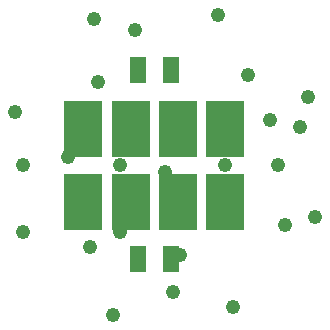
<source format=gbs>
%FSLAX25Y25*%
%MOIN*%
G70*
G01*
G75*
G04 Layer_Color=48896*
%ADD10R,0.05906X0.05906*%
%ADD11R,0.05906X0.05906*%
%ADD12P,0.08352X4X337.5*%
%ADD13P,0.08352X4X382.5*%
%ADD14P,0.08352X4X67.5*%
%ADD15P,0.08352X4X112.5*%
%ADD16C,0.02500*%
%ADD17C,0.04000*%
%ADD18R,0.05000X0.08000*%
%ADD19R,0.12205X0.17716*%
%ADD20C,0.05000*%
%ADD21C,0.01000*%
%ADD22C,0.01200*%
%ADD23C,0.01500*%
%ADD24R,0.04906X0.04906*%
%ADD25R,0.04906X0.04906*%
%ADD26P,0.06937X4X337.5*%
%ADD27P,0.06937X4X382.5*%
%ADD28P,0.06937X4X67.5*%
%ADD29P,0.06937X4X112.5*%
%ADD30R,0.04000X0.07000*%
%ADD31R,0.11205X0.16716*%
%ADD32R,0.06706X0.06706*%
%ADD33R,0.06706X0.06706*%
%ADD34P,0.09483X4X337.5*%
%ADD35P,0.09483X4X382.5*%
%ADD36P,0.09483X4X67.5*%
%ADD37P,0.09483X4X112.5*%
%ADD38C,0.04800*%
%ADD39R,0.05800X0.08800*%
%ADD40R,0.13005X0.18517*%
D38*
X1127500Y830000D02*
D03*
X1145000Y812500D02*
D03*
X1135000Y815000D02*
D03*
X1077500Y827500D02*
D03*
X1090000Y845000D02*
D03*
X1140000Y780000D02*
D03*
X1137500Y800000D02*
D03*
X1105000Y770000D02*
D03*
X1102500Y757500D02*
D03*
X1085000Y800000D02*
D03*
Y777500D02*
D03*
X1075000Y772500D02*
D03*
X1050000Y817500D02*
D03*
X1052500Y777500D02*
D03*
X1082500Y750000D02*
D03*
X1122500Y752500D02*
D03*
X1150000Y782500D02*
D03*
X1147500Y822500D02*
D03*
X1117500Y850000D02*
D03*
X1076326Y848674D02*
D03*
X1100000Y797500D02*
D03*
X1120000Y800000D02*
D03*
X1067500Y802500D02*
D03*
X1052500Y800000D02*
D03*
D39*
X1091000Y768500D02*
D03*
X1102000D02*
D03*
X1091000Y831500D02*
D03*
X1102000D02*
D03*
D40*
X1120000Y787500D02*
D03*
X1104252D02*
D03*
X1088504D02*
D03*
X1120000Y812106D02*
D03*
X1104252D02*
D03*
X1088504D02*
D03*
X1072756Y787500D02*
D03*
Y812106D02*
D03*
M02*

</source>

— Exercise details —
When you transcribe the entries above, keep every word exact and leave out the pictures.

— Solution to this task —
<source format=gbs>
%FSLAX25Y25*%
%MOIN*%
G70*
G01*
G75*
G04 Layer_Color=48896*
%ADD10R,0.05906X0.05906*%
%ADD11R,0.05906X0.05906*%
%ADD12P,0.08352X4X337.5*%
%ADD13P,0.08352X4X382.5*%
%ADD14P,0.08352X4X67.5*%
%ADD15P,0.08352X4X112.5*%
%ADD16C,0.02500*%
%ADD17C,0.04000*%
%ADD18R,0.05000X0.08000*%
%ADD19R,0.12205X0.17716*%
%ADD20C,0.05000*%
%ADD21C,0.01000*%
%ADD22C,0.01200*%
%ADD23C,0.01500*%
%ADD24R,0.04906X0.04906*%
%ADD25R,0.04906X0.04906*%
%ADD26P,0.06937X4X337.5*%
%ADD27P,0.06937X4X382.5*%
%ADD28P,0.06937X4X67.5*%
%ADD29P,0.06937X4X112.5*%
%ADD30R,0.04000X0.07000*%
%ADD31R,0.11205X0.16716*%
%ADD32R,0.06706X0.06706*%
%ADD33R,0.06706X0.06706*%
%ADD34P,0.09483X4X337.5*%
%ADD35P,0.09483X4X382.5*%
%ADD36P,0.09483X4X67.5*%
%ADD37P,0.09483X4X112.5*%
%ADD38C,0.04800*%
%ADD39R,0.05800X0.08800*%
%ADD40R,0.13005X0.18517*%
D38*
X1127500Y830000D02*
D03*
X1145000Y812500D02*
D03*
X1135000Y815000D02*
D03*
X1077500Y827500D02*
D03*
X1090000Y845000D02*
D03*
X1140000Y780000D02*
D03*
X1137500Y800000D02*
D03*
X1105000Y770000D02*
D03*
X1102500Y757500D02*
D03*
X1085000Y800000D02*
D03*
Y777500D02*
D03*
X1075000Y772500D02*
D03*
X1050000Y817500D02*
D03*
X1052500Y777500D02*
D03*
X1082500Y750000D02*
D03*
X1122500Y752500D02*
D03*
X1150000Y782500D02*
D03*
X1147500Y822500D02*
D03*
X1117500Y850000D02*
D03*
X1076326Y848674D02*
D03*
X1100000Y797500D02*
D03*
X1120000Y800000D02*
D03*
X1067500Y802500D02*
D03*
X1052500Y800000D02*
D03*
D39*
X1091000Y768500D02*
D03*
X1102000D02*
D03*
X1091000Y831500D02*
D03*
X1102000D02*
D03*
D40*
X1120000Y787500D02*
D03*
X1104252D02*
D03*
X1088504D02*
D03*
X1120000Y812106D02*
D03*
X1104252D02*
D03*
X1088504D02*
D03*
X1072756Y787500D02*
D03*
Y812106D02*
D03*
M02*

</source>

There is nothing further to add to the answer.